Supplied entries:
──────
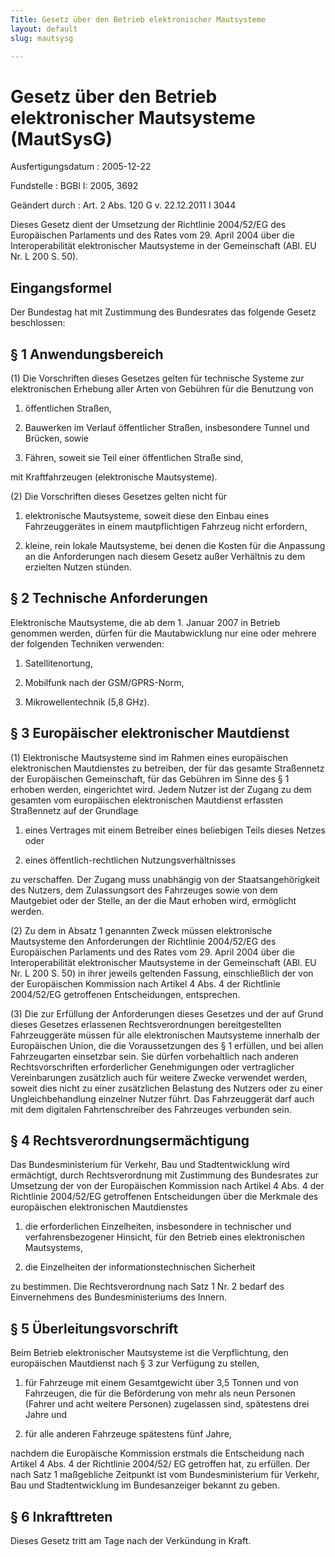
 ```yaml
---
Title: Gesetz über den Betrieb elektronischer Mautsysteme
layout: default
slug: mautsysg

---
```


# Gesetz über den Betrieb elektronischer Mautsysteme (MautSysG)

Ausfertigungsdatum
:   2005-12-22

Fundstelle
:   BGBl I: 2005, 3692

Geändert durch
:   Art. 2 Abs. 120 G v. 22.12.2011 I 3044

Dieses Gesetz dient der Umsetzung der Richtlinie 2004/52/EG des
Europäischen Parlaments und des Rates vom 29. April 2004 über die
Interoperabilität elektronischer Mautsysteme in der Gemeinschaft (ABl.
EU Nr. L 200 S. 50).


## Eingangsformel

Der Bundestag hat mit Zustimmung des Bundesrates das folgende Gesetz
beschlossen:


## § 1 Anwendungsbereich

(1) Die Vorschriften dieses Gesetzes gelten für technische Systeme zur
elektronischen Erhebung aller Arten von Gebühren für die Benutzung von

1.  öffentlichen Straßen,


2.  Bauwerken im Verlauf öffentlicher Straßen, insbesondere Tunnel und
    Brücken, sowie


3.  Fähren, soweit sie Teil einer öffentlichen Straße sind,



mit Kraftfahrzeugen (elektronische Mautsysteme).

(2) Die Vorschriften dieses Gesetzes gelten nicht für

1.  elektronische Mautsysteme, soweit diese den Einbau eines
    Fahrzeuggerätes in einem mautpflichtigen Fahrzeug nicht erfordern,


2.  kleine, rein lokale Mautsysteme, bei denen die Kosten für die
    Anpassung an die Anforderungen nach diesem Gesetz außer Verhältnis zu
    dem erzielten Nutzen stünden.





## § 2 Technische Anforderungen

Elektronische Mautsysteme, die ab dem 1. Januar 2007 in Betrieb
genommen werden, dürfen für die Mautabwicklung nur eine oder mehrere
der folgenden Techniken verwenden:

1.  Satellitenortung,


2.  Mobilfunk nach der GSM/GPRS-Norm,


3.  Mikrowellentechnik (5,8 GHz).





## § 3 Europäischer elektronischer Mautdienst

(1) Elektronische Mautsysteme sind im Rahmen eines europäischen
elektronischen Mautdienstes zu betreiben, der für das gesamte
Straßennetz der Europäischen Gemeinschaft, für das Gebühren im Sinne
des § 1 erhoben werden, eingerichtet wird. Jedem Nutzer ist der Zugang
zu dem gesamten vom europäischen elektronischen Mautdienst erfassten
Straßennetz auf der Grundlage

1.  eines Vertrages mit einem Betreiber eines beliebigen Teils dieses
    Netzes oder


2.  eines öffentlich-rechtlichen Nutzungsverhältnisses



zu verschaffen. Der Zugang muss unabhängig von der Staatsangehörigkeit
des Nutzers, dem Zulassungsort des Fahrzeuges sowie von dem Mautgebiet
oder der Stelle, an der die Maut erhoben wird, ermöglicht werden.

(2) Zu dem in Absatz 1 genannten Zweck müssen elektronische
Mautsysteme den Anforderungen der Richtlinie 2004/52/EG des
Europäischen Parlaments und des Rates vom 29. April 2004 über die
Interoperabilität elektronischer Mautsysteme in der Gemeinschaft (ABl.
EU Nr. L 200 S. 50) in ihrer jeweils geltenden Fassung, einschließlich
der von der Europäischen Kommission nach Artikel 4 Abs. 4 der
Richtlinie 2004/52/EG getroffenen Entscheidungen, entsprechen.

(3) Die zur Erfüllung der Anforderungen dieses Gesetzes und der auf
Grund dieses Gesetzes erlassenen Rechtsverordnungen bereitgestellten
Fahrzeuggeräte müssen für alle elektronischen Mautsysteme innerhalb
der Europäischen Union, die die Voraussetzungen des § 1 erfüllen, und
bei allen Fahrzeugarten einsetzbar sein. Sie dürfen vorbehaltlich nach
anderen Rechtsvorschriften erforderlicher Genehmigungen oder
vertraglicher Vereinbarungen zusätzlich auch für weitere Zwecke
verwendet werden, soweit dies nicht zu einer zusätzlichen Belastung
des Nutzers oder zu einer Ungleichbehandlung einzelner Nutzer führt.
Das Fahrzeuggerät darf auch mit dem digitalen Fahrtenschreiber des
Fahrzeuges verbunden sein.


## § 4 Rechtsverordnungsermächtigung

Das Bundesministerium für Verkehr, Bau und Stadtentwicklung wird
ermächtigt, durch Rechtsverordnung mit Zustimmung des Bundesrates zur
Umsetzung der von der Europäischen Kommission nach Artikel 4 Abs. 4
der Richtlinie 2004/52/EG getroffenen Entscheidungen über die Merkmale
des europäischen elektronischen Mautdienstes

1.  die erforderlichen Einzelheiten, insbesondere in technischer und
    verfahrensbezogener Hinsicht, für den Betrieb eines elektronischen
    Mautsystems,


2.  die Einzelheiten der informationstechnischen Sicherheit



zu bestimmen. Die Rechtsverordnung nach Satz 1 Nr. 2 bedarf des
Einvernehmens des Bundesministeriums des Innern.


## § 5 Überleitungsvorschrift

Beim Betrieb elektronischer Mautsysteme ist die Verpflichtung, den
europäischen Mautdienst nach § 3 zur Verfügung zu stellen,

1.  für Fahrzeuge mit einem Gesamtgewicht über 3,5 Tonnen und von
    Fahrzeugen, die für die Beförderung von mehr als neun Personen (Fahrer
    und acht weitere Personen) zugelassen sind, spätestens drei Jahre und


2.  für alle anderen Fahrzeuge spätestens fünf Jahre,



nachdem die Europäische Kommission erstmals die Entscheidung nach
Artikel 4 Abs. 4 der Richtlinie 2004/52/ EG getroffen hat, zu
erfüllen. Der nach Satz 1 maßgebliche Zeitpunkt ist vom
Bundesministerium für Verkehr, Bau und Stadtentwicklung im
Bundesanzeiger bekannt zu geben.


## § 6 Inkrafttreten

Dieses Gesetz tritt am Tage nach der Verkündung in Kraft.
──────
Work request: Only those lines of the entries above that run from the line containing "## § 1 Anwendungsbereich" to the line containing "mit Kraftfahrzeugen (elektronische", both included, should be transcribed exactly.

Solution to this problem:
## § 1 Anwendungsbereich

(1) Die Vorschriften dieses Gesetzes gelten für technische Systeme zur
elektronischen Erhebung aller Arten von Gebühren für die Benutzung von

1.  öffentlichen Straßen,


2.  Bauwerken im Verlauf öffentlicher Straßen, insbesondere Tunnel und
    Brücken, sowie


3.  Fähren, soweit sie Teil einer öffentlichen Straße sind,



mit Kraftfahrzeugen (elektronische Mautsysteme).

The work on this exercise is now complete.